Miller and Nichols began working together before the pandemic to connect the center with resources to expand its footprint across Mississippi to ensure that small businesses and entrepreneurs had access to the necessary tools to be successful. The pandemic and its impact on small businesses only fueled their urgency in pursuing the grant, a strategy Nichols said could be a “game changer.”

“It is important, as a rural state, to level the playing field and provide access to services, regardless where the clients are located,” Nichols said. “The obstacle of internet access is addressed by locating Virtual Access Centers in community colleges and/or workforce centers, which provide internet access and are located in these hard-to-serve communities.”

Helping small businesses and entrepreneurs succeed strengthens both local economies and the overall state economy, said Jon Maynard, president and CEO of the Oxford-Lafayette Economic Development Foundation.
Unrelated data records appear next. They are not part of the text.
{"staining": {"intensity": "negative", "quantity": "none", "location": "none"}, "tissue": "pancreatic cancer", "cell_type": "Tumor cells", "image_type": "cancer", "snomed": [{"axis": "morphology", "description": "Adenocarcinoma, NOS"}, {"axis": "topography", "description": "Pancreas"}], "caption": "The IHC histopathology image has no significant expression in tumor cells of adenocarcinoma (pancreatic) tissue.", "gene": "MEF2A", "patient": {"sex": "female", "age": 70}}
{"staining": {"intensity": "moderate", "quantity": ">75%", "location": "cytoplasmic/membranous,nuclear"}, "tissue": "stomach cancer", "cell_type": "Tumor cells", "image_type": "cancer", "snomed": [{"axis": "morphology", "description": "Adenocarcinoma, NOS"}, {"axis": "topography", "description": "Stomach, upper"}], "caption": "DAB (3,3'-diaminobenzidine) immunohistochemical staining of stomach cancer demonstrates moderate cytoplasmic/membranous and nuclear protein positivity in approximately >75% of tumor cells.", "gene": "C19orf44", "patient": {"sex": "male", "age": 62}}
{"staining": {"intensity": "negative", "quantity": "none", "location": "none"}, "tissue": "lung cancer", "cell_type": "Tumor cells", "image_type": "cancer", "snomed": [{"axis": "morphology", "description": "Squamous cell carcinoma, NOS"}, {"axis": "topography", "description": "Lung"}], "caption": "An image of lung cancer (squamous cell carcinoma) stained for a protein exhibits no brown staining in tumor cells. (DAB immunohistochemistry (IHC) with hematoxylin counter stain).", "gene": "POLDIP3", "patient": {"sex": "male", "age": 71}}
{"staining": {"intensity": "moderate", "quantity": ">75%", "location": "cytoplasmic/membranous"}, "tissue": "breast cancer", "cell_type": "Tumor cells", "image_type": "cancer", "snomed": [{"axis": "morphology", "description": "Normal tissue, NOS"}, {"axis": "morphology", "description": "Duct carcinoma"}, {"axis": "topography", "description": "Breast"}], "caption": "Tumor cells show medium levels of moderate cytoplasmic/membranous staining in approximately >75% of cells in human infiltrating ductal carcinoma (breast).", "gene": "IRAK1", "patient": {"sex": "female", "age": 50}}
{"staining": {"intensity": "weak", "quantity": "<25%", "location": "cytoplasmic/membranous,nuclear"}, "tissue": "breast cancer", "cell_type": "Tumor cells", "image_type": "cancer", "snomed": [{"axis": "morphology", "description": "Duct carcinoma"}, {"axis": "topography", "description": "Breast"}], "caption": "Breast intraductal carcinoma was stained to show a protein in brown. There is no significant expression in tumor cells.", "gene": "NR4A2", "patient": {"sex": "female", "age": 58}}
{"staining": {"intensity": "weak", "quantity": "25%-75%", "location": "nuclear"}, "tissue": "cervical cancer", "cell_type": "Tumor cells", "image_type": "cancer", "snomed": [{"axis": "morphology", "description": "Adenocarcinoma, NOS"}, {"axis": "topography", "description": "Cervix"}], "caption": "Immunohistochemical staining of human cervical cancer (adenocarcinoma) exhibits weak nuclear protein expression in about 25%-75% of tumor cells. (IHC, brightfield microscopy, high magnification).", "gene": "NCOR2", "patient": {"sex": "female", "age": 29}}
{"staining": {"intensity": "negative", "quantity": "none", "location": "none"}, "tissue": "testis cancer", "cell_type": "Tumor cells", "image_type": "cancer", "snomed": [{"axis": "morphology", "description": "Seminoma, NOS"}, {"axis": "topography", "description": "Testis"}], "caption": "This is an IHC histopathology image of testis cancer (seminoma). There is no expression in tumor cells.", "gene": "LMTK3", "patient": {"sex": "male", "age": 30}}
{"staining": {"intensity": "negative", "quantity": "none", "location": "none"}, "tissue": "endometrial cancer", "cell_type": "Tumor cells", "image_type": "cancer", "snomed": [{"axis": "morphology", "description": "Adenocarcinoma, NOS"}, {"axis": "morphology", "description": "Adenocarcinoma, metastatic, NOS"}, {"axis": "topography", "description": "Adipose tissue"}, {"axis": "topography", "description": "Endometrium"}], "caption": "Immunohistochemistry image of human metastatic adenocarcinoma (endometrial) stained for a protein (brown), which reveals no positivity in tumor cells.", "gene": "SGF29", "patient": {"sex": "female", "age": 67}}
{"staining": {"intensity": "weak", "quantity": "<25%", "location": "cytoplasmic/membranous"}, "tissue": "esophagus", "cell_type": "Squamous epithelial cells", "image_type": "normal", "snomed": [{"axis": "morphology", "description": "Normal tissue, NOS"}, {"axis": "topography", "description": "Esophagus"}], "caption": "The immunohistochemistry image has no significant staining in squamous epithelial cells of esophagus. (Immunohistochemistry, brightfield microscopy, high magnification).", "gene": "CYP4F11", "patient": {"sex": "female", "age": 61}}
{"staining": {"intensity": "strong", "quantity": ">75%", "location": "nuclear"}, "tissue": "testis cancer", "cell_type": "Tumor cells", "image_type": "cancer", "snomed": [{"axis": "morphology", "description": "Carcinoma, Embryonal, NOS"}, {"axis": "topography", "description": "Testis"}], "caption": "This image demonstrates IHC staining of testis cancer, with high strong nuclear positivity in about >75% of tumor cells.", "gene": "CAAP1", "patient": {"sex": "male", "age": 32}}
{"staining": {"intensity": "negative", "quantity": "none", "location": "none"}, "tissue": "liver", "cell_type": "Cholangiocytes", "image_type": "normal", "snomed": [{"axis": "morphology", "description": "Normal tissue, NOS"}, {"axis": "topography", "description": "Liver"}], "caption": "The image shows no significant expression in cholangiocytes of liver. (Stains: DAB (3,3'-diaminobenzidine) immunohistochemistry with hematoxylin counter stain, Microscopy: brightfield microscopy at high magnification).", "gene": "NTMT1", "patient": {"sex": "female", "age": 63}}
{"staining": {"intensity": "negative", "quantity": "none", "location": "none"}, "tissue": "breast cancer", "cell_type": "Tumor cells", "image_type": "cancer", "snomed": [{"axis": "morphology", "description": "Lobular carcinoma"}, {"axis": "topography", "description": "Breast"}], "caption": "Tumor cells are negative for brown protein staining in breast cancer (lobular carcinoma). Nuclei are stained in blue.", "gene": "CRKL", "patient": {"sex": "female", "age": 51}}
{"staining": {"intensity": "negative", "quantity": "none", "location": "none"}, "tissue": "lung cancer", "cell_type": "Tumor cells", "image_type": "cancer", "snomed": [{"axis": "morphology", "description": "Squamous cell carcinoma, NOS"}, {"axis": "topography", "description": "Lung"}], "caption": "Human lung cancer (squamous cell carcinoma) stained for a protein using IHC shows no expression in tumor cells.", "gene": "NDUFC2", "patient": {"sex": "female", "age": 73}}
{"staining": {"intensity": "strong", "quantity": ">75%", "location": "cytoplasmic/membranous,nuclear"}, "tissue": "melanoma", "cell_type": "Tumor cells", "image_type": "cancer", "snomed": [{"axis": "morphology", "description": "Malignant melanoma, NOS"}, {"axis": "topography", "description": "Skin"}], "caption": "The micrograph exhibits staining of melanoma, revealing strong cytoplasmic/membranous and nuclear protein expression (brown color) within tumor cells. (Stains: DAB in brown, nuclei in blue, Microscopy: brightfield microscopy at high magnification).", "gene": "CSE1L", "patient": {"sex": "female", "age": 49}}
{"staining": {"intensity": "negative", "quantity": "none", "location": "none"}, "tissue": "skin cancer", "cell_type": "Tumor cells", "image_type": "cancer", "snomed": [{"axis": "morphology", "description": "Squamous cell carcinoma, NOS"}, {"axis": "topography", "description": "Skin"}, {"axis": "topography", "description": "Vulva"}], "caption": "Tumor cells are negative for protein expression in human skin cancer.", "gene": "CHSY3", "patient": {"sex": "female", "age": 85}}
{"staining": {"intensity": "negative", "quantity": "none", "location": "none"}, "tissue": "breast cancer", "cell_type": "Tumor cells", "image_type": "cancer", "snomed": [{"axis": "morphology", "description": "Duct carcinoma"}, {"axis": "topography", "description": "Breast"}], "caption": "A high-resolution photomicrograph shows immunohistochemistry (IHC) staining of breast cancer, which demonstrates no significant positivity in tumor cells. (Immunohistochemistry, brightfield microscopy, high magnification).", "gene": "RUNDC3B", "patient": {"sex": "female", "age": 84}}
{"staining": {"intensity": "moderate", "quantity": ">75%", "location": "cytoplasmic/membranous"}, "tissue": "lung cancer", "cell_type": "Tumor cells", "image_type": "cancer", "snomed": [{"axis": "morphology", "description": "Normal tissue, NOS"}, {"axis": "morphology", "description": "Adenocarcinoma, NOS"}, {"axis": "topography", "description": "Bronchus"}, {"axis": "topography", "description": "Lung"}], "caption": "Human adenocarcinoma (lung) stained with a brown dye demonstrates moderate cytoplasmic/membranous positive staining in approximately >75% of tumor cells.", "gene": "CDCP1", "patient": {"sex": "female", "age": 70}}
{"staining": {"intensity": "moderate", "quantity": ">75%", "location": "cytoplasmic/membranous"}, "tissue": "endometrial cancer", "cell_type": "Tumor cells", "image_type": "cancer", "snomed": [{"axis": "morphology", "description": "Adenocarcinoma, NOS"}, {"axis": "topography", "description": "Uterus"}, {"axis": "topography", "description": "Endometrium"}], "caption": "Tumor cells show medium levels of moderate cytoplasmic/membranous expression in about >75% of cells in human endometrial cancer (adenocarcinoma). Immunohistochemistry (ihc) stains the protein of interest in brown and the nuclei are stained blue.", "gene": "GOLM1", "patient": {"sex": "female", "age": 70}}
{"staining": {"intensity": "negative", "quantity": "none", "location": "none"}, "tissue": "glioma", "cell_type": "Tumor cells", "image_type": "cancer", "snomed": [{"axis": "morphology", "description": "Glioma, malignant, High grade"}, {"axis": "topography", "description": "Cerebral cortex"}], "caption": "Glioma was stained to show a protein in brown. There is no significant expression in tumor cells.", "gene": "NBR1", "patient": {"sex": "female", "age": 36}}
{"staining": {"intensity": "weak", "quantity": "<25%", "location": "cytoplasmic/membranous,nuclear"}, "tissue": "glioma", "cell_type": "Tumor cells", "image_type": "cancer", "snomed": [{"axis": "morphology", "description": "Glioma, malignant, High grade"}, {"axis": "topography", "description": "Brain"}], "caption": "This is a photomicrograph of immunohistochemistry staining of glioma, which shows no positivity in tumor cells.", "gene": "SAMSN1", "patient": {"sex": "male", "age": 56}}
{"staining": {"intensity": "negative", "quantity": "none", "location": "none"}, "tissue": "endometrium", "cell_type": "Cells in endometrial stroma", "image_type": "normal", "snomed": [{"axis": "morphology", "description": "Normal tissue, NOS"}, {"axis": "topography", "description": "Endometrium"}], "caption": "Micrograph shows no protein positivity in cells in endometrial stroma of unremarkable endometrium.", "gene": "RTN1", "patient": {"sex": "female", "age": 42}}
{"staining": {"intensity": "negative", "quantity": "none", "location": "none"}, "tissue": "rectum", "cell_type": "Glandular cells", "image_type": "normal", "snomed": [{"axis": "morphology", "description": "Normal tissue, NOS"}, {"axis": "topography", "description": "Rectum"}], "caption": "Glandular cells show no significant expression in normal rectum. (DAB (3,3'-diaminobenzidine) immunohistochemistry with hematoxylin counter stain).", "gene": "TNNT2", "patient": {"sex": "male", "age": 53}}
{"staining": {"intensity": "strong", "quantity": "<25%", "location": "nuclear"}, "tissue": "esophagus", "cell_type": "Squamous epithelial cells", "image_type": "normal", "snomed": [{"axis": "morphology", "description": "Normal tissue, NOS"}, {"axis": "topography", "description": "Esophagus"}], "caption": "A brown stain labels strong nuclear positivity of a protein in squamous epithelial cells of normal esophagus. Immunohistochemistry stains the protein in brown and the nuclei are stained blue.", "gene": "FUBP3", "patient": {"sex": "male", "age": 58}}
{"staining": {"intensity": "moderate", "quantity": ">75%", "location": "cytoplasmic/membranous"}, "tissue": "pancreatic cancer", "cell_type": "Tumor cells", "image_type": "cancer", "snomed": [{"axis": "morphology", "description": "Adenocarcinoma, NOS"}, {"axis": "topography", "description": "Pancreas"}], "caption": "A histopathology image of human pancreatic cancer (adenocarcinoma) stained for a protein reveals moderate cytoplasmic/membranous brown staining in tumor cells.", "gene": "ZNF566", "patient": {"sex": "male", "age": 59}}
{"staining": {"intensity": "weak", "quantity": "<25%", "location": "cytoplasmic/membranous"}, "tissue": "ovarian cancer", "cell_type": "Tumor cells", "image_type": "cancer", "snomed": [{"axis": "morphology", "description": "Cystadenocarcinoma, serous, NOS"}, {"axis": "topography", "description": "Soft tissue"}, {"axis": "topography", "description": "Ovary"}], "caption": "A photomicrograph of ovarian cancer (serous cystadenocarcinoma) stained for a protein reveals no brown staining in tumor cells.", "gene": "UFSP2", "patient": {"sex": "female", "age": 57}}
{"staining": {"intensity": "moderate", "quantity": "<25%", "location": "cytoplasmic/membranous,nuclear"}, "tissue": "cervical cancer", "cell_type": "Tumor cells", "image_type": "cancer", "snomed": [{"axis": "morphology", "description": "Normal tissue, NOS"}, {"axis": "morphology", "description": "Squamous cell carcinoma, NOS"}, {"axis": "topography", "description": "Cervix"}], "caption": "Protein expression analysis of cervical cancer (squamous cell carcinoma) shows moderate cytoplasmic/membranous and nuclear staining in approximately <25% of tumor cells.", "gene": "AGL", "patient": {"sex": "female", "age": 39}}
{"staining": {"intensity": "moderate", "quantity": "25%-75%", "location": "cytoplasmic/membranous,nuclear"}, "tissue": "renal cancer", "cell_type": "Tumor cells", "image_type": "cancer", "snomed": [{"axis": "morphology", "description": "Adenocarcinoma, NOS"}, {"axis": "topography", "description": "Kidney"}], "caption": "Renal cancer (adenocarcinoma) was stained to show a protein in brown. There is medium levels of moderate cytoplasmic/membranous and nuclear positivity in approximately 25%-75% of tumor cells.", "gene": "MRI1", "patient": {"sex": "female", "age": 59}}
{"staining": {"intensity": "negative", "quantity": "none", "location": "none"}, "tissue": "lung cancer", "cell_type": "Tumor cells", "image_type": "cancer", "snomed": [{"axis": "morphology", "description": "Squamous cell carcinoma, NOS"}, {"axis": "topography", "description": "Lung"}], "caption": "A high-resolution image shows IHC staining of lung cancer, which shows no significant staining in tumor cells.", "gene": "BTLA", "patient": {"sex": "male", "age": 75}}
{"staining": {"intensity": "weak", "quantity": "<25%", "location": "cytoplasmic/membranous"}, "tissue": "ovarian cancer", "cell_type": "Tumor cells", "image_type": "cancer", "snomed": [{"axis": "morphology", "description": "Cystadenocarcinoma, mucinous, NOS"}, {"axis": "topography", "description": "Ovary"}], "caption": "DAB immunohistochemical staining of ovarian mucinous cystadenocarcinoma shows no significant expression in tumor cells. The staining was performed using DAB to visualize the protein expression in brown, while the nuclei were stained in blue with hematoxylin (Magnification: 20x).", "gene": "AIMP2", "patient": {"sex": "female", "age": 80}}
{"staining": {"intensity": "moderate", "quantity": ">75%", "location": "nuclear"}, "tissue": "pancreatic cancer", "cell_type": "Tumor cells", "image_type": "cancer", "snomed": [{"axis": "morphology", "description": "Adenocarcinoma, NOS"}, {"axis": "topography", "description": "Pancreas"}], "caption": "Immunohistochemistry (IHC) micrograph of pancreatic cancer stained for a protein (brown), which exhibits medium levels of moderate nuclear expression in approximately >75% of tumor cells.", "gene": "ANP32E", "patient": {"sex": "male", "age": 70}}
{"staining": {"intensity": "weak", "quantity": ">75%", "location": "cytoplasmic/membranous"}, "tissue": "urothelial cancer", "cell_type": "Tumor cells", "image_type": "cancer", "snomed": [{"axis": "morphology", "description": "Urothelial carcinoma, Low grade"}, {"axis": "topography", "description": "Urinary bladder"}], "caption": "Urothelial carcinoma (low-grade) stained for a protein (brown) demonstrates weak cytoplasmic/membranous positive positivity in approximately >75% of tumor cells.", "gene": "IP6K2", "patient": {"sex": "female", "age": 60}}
“Small businesses and entrepreneurship have been the backbone of Oxford’s economy for many years,” Maynard said. “Oxford’s economy has been ranked as the eighth-strongest micropolitan economy in the country. We believe in the ability of small businesses and entrepreneurship to be transformative for the economy of the state of Mississippi.

“The virtual access that these business owners will have to the services of the Mississippi Small Business Development Center is going to make huge improvements in how they will grow their businesses in Mississippi.”

Working with the MS-SBDC and the Regions Foundation to assist Mississippi small businesses and entrepreneurs is just another example of how the university is assisting entrepreneurship and economic development.

“The university understands the vital role we play in entrepreneurship and economic development in the state of Mississippi,” said William Nicholas, UM director of economic development. “We appreciate our collaboration with the Regions Foundation and the Mississippi Small Business Development Center, and we look forward to helping advance our state together.”

The Distance Learning and Telemedicine Grant program helps rural communities use telecommunications to connect to one other and to the world, overcoming the effects of remoteness and low population density. Grant funds are awarded through a nationally competitive process and require a 15% match from a different source.